Umsatzsteuerbefreiungen
Die neue Koalition möchte im Rahmen des unionsrechtlich Möglichen die Steuerbefreiung für Volkshochschulen und andere gemeinnützige Bildungsangebote in § 4 Nr. 22 a) UStG erhalten (S. 97). Dies stellt eine Reaktion auf die jüngste EuGH-Rechtsprechung dar.
Allerdings bleibt fraglich, wie viel Spielraum das EU-Recht hierfür lässt und ob die Koalition bereit ist, ggf. eine Anpassung des EU-Rechts anzustoßen. Jedenfalls müssen sich alle Bildungseinrichtungen darauf gefasst machen, dass die Entwürfe für eine Reform der Bildungsleistungen wieder auf die Tagesordnung kommen.

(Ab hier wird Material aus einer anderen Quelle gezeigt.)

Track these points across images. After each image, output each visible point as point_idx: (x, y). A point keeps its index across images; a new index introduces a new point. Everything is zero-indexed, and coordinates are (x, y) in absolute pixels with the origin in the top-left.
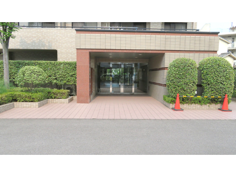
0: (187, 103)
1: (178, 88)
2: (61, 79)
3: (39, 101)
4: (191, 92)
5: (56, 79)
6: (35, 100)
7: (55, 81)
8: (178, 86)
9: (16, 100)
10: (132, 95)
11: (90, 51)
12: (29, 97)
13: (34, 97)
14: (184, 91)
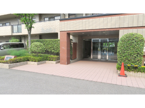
0: (132, 71)
1: (123, 58)
2: (56, 49)
3: (38, 61)
4: (136, 62)
5: (54, 49)
6: (37, 61)
7: (53, 51)
8: (124, 57)
9: (29, 60)
10: (107, 61)
11: (68, 32)
12: (34, 59)
13: (36, 59)
14: (129, 60)
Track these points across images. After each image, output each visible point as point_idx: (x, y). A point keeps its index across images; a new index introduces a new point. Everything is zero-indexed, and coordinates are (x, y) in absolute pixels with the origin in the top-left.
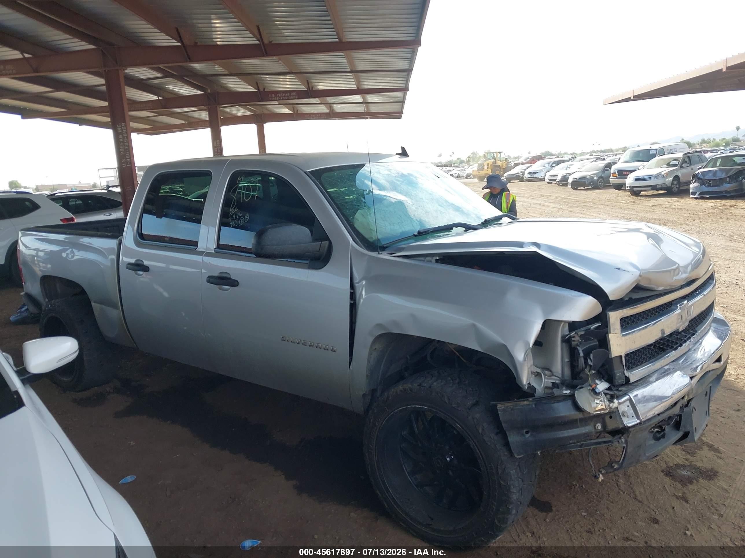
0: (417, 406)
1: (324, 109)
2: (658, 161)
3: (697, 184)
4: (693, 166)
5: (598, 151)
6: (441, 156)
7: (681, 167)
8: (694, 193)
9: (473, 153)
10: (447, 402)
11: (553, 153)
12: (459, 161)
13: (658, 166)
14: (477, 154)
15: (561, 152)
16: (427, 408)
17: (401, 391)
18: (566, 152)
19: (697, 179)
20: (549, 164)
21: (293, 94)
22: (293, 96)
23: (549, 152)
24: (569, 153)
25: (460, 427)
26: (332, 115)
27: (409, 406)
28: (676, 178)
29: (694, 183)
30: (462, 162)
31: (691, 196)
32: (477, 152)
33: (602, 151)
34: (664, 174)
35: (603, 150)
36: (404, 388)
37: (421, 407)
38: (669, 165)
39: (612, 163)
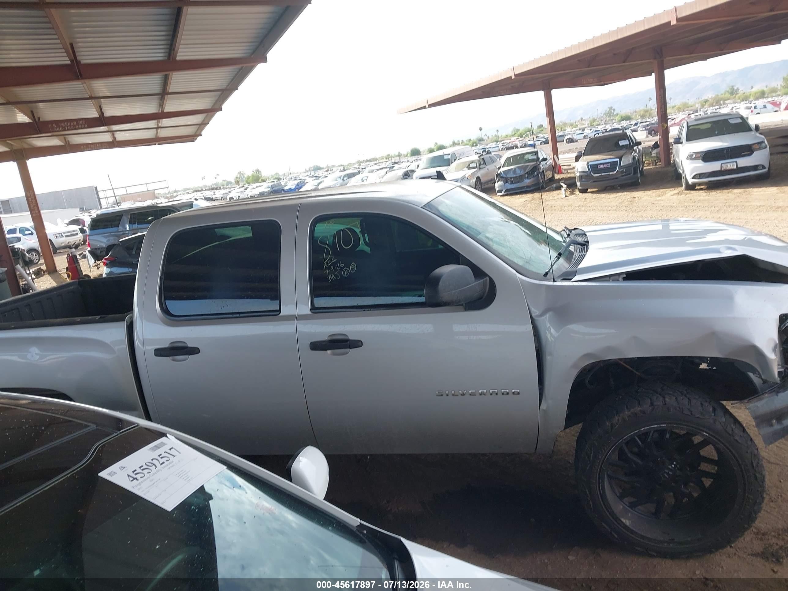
0: (653, 426)
1: (107, 138)
2: (458, 165)
3: (501, 182)
4: (488, 167)
5: (364, 161)
6: (204, 179)
7: (480, 168)
8: (500, 191)
9: (240, 173)
10: (690, 414)
11: (321, 166)
12: (225, 183)
13: (459, 169)
14: (244, 175)
15: (329, 166)
16: (665, 425)
17: (629, 416)
18: (333, 165)
19: (500, 178)
20: (340, 177)
21: (81, 122)
22: (81, 125)
23: (317, 166)
24: (337, 166)
25: (707, 435)
26: (114, 144)
27: (642, 429)
28: (478, 179)
29: (498, 182)
30: (229, 183)
31: (498, 194)
32: (243, 171)
33: (367, 161)
34: (468, 176)
35: (368, 159)
36: (632, 413)
37: (658, 426)
38: (469, 168)
39: (409, 172)
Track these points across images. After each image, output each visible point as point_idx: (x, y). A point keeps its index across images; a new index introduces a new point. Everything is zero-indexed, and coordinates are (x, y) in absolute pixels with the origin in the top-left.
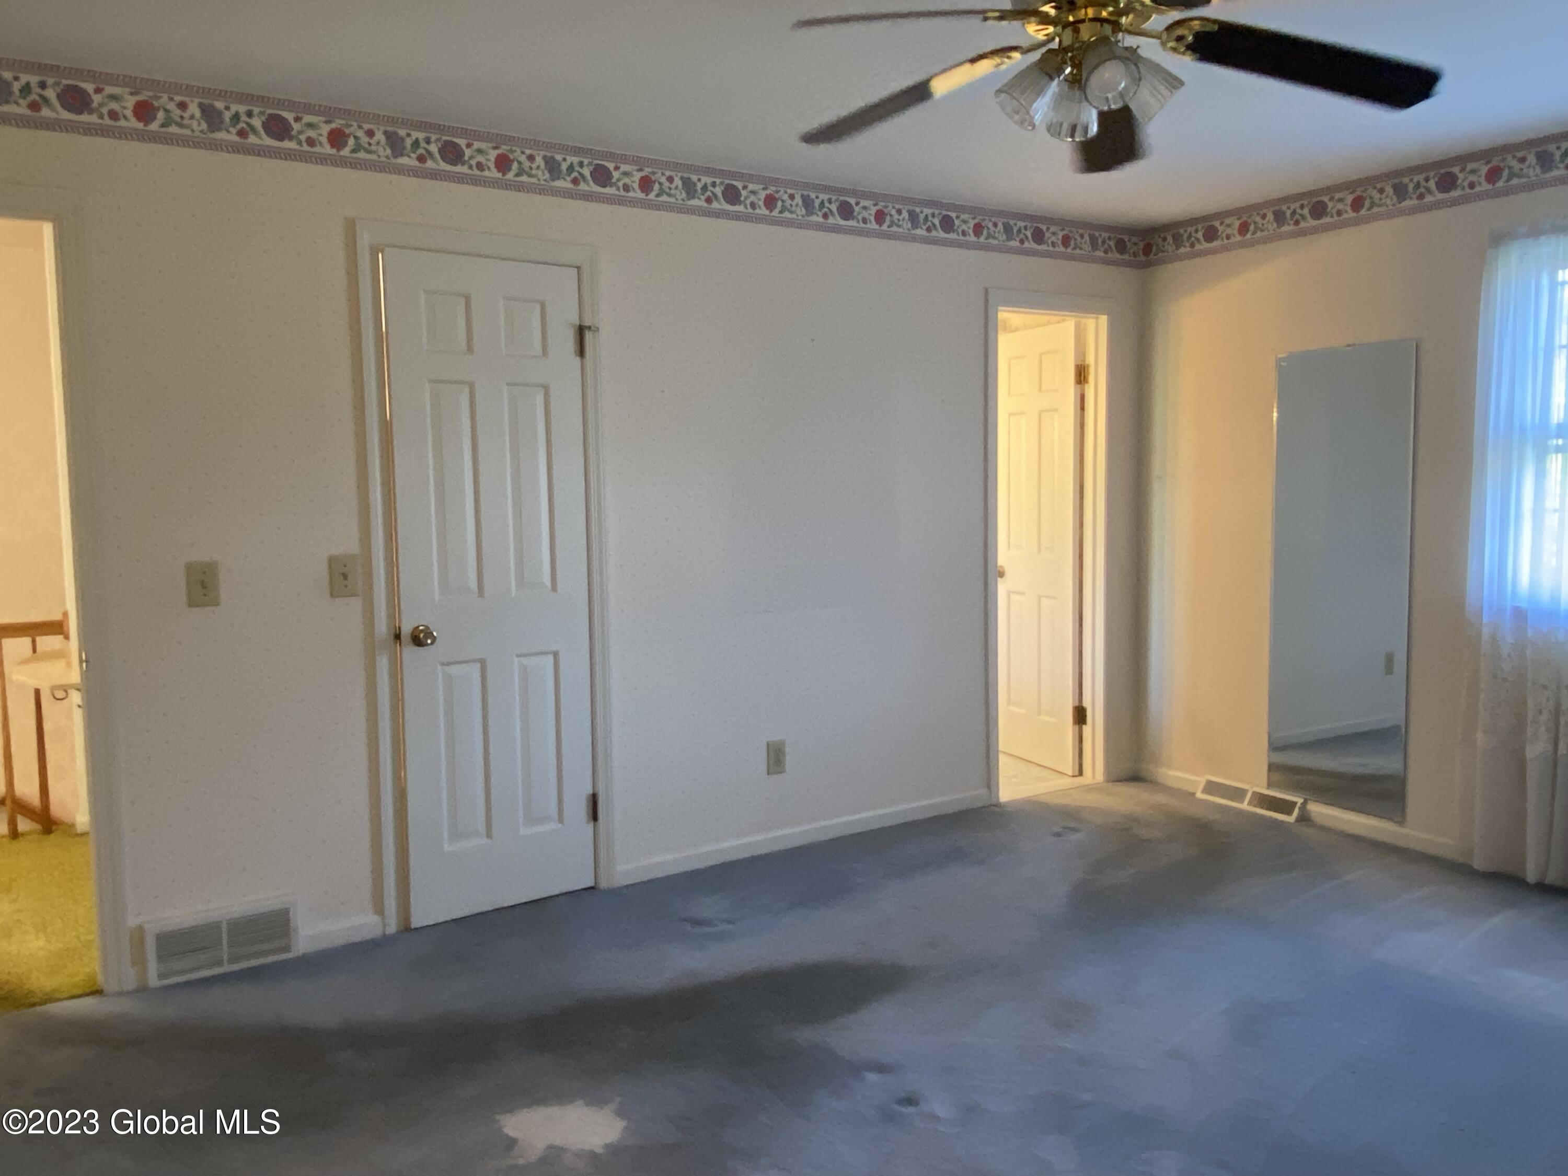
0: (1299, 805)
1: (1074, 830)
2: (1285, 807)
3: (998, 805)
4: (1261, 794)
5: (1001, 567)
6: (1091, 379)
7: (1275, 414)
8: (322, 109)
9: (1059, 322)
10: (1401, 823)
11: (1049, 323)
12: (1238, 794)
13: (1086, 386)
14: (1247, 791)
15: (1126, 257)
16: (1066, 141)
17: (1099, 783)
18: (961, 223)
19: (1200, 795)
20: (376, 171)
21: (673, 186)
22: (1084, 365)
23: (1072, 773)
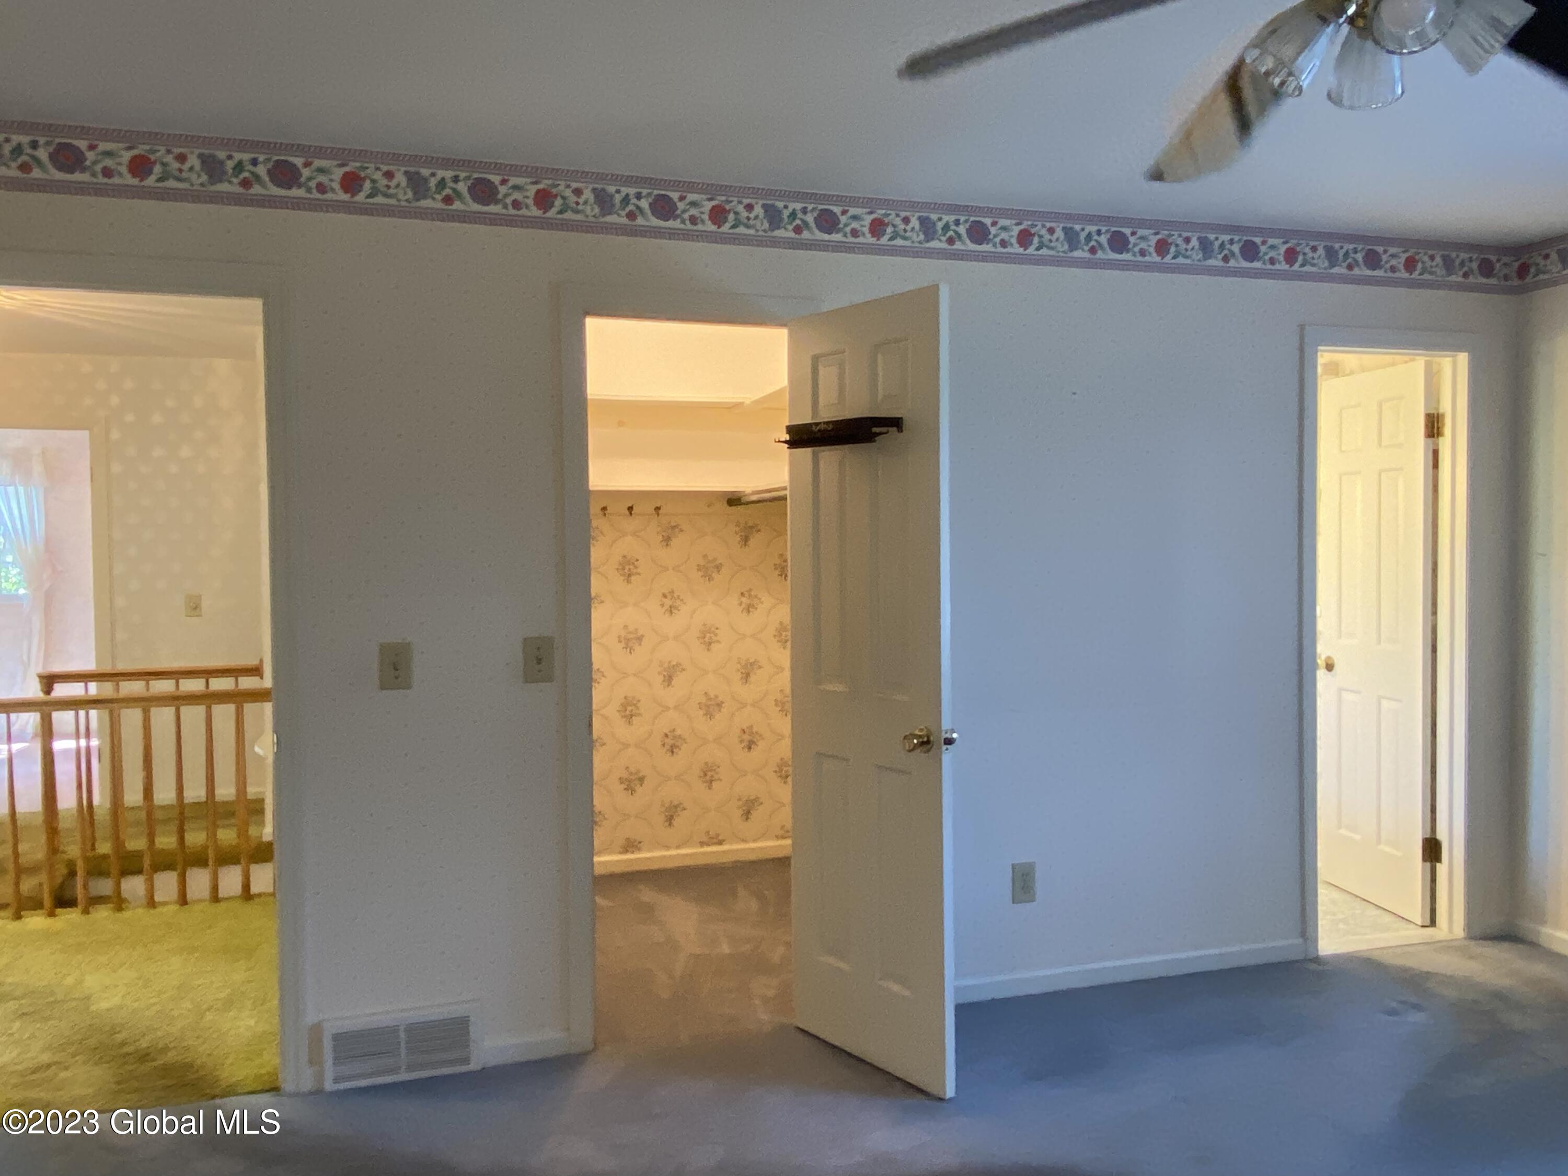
1: (1417, 1007)
3: (1317, 960)
6: (1447, 430)
8: (529, 169)
9: (1406, 362)
11: (1393, 364)
13: (1441, 439)
15: (1492, 281)
17: (1458, 940)
18: (1268, 249)
20: (582, 231)
21: (909, 228)
22: (1438, 414)
23: (1422, 923)
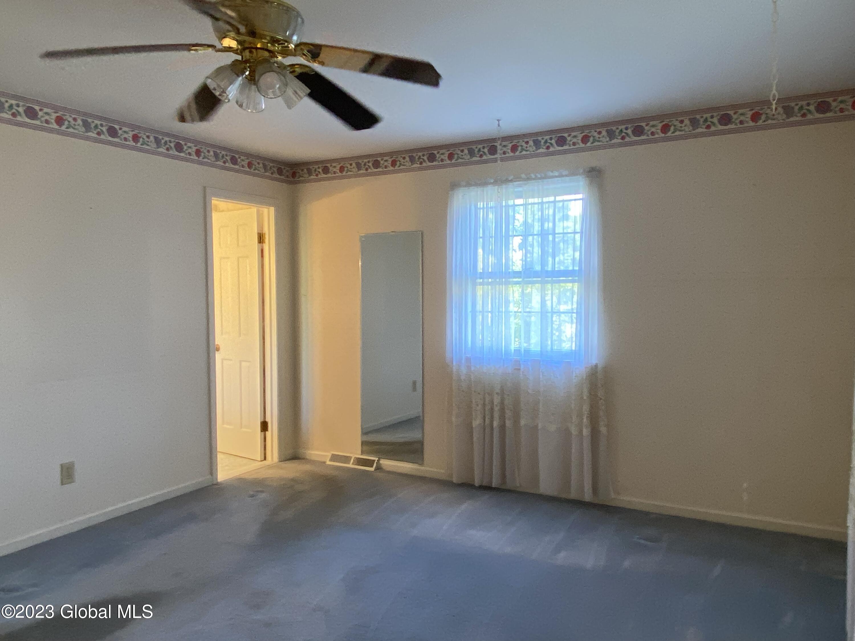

Umsatzsteuersatzermäßigung (7%)
Die Koalition beabsichtigt eine formale Festschreibung der Umsatzsteuerermäßigung für Inklusionsbetriebe (S. 81). Diese war nach der jüngeren Rechtsprechung des BFH in Gefahr geraten. Auch hier bleibt abzuwarten, welche Spielräume das EU-Recht lässt.
Fazit
Die neue Koalition beschäftigt sich mit einer ganzen Reihe von Themen und misst den gemeinnützigen Einrichtungen damit eine besondere Bedeutung zu.
Wirklich große Reformen scheinen allerdings nicht dabei zu sein. Vielmehr handelt es sich überwiegend um punktuelle Maßnahmen.
Allein die Öffnung des deutschen Gemeinnützigkeitsrechts für grenzüberschreitende Aktivitäten dürfte größere Änderungen bringen. Bei den Änderungen im Umsatzsteuerrecht bleibt abzuwarten, wie viel Spielraum das EU-Recht für die angestrebten Verbesserungen lässt.